Condense the paragraph starting "Yes, Traction Man and his faithful pet" in the Mini Grey interview below into three sentences that keep its main facts.

**Page excerpt**
┄┄┄┄┄┄

Seven Questions Over Breakfast with Mini Grey

h1 October 8th, 2008 by jules

I’m so pleased that British illustrator Mini Grey has stopped by for breakfast this morning here at 7-Imp. If you were to ask me who I thought some of the most inventive, imaginative illustrators working today were, why, Mini’s name would most assuredly come up. She’s a favorite of mine, delivering mixed-media visual treats at each turn, whether it’s the detailed world of the unstoppable Traction Man, what Publishers Weekly called the swashbucklin’ nursery-rhyme romance of The Adventures of the Dish and the Spoon, or the cookie carnage of Ginger Bear. Best of all, there is a slightly twisted humor to her work, which I love, a twinkle in the eye, a little bit of mischief, a refusal to talk down to children. She always intriques, and she always keeps you on your toes.

Spread from Ginger Bear (or Biscuit Bear, if you are in the UK),
Alfred A. Knopf (first American edition), 2007

And, if you’re a fan of the aforementioned Traction Man, you’re in luck, since Traction Man Meets Turbo Dog—the sequel to 2005’s Traction Man is Here! (Knopf Books for Young Readers), winner of the 2005 Boston Globe-Horn Book Award in the category of Picture Books—has just been released.

Yes, Traction Man and his faithful pet Scrubbing Brush are back for more heroic rescues — this time Traction Man must rescue Scrubbing Brush, since the family chucked him after a trip to the northwest slope of Mt. Compost Heap (“it’s just so unhygienic, it must be FULL of germs…”), though it takes Traction Man a while to figure this out while he’s off having adventures with the battery-operated Turbodog. In Grey’s further tributes to the imaginative play of children—not to mention the very real bonds wee ones have with their toys—Traction Man meets up with Handbag Dwellers, the Lone Sock, the Grand Sofa Canyon, the Dark and Terrible Underworld of the Bin and its Evil Creatures and Bin-Things, and much more. I’ll invoke the words of Publishers Weekly again, since they nail Grey’s particular charm: “{H}er real gift is in transforming an ordinary household into both thrilling stage and supporting cast (who knew an old mascara wand could be so emotive?). To create a fantasy world is one thing, but to trigger a gestalt shift in the way kids look at their own environments is quite another.”

So, Mini’s going to sit down with me for breakfast—“a big cup of strong coffee with milk; toast with butter, marmite and banana on top; lots of very cold cranberry juice (low sugar!)”—to chat about her work as an illustrator, and I thank her immensely for stopping by. Let’s get the basics while we set the table here . . .

* * * * * * *

7-Imp: Are you an illustrator or author/illustrator?

Mini: I am an author-illustrator. Well, I make picture books.

7-Imp: Can you list your books-to-date?

Mini: My books to date: Egg Drop; The Very Smart Pea and the Princess-To-Be; Ginger Bear (AKA Biscuit Bear in the UK); Traction Man is Here!; The Adventures of the Dish and The Spoon; Traction Man Meets Turbodog.

{Ed. Note: Here is my short history of Mini-Grey reviews here at 7-Imp: Ginger Bear in June ’07 and Traction Man Meets Turbodog last month. But let’s not forget her cover and interior illustrations for Lyn Gardner’s Into the Woods, reviewed here in July ’07.}

7-Imp: What is your usual medium, or -– if you use a variety -– your preferred one?

┄┄┄┄┄┄

**Dataset content**
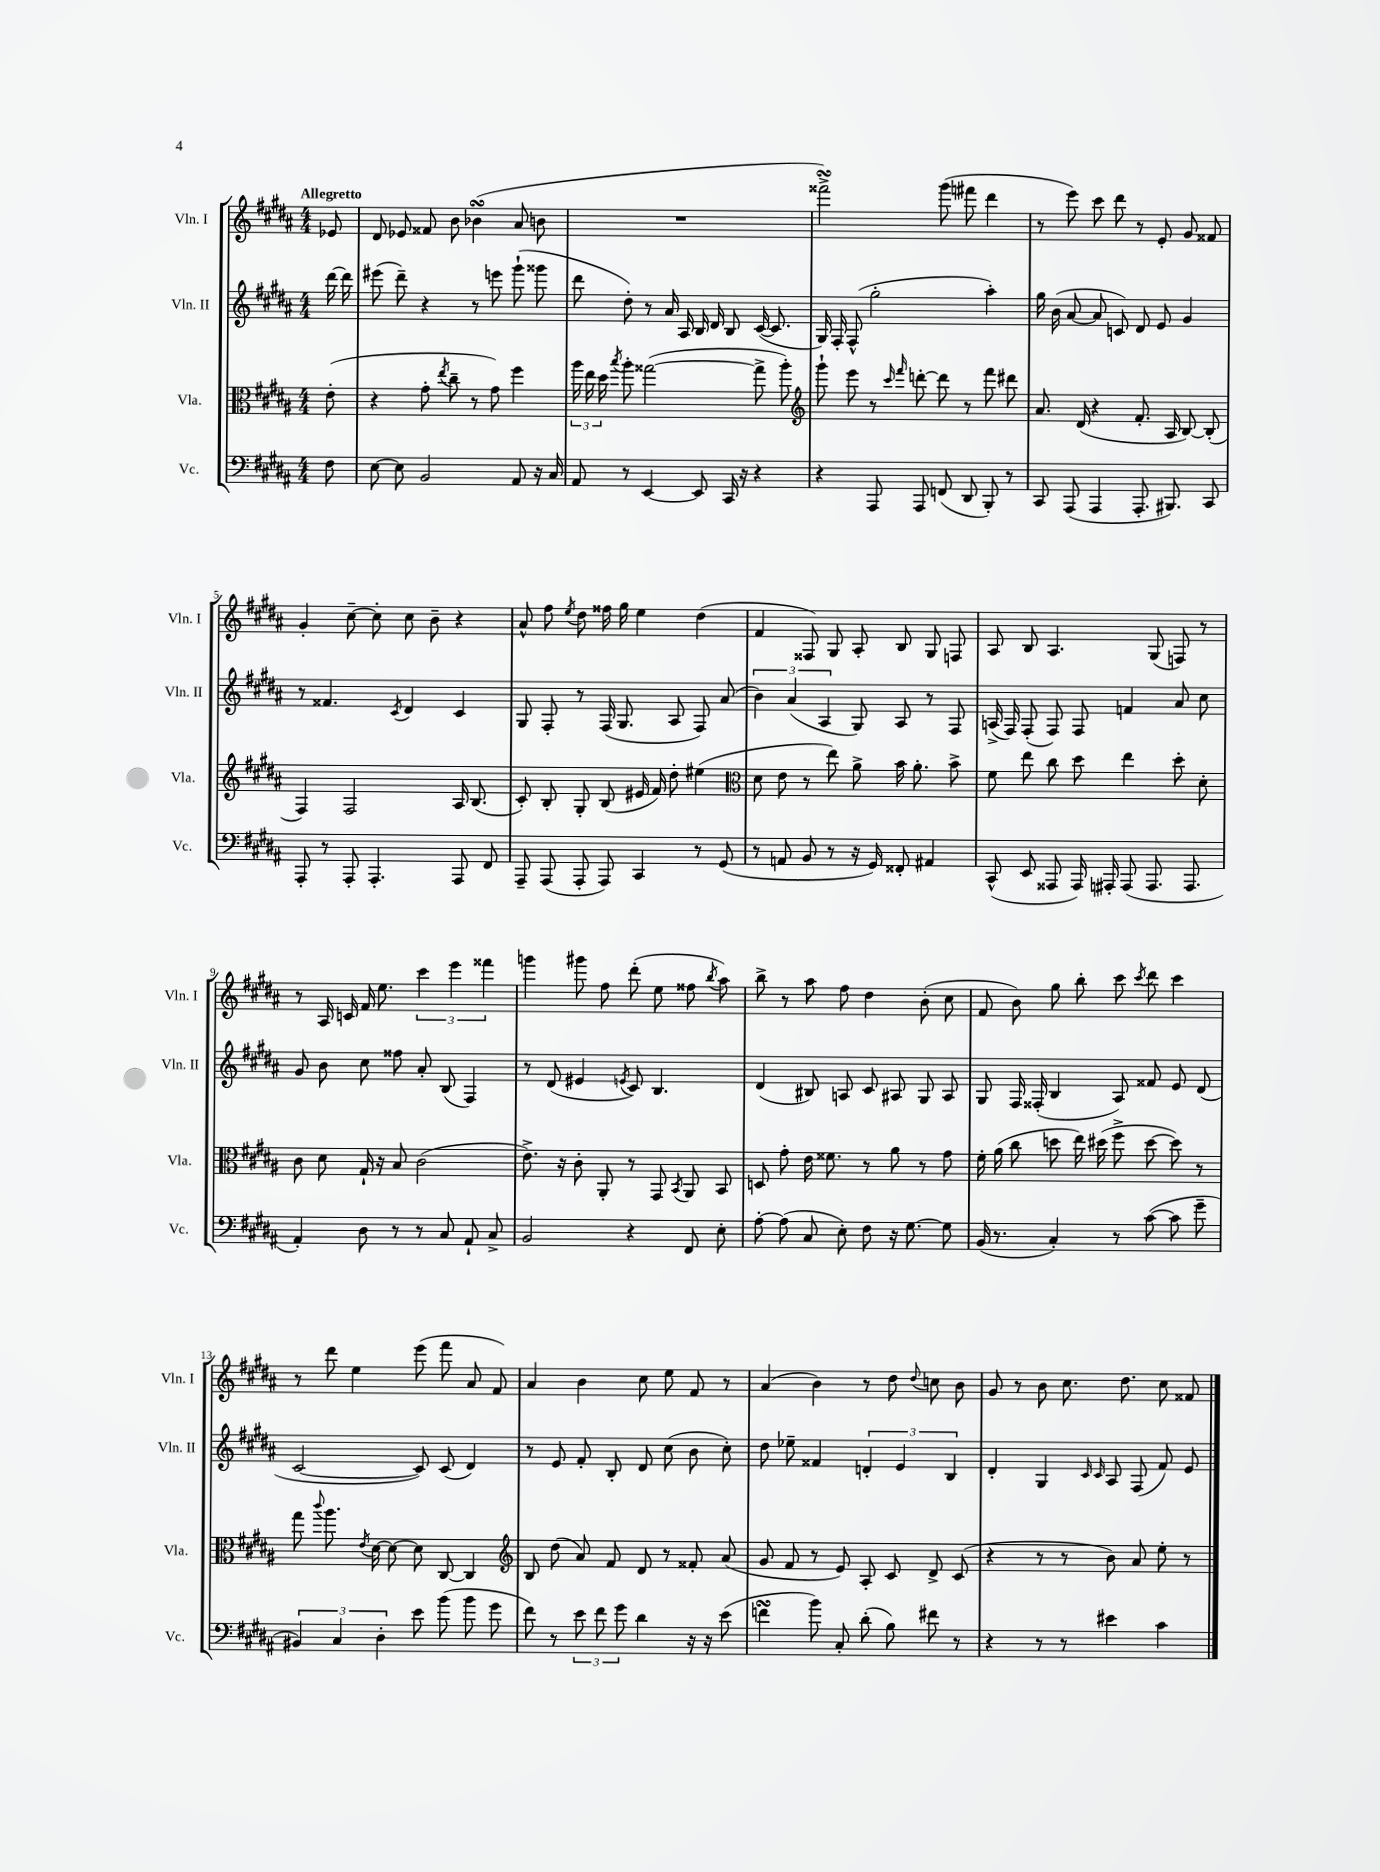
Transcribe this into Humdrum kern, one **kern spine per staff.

┄┄┄┄┄┄

**Answer to the task**
Traction Man must rescue his pet Scrubbing Brush, whom the family threw out after a trip to the northwest slope of Mt. Compost Heap, though he is slow to notice because he is off adventuring with the battery-operated Turbodog. Extending Grey's tribute to children's imaginative play and their bonds with their toys, he meets Handbag Dwellers, the Lone Sock, the Grand Sofa Canyon, and the Dark and Terrible Underworld of the Bin with its Evil Creatures and Bin-Things. Publishers Weekly credits Grey with turning an ordinary household into both thrilling stage and supporting cast, shifting the way kids look at their own surroundings.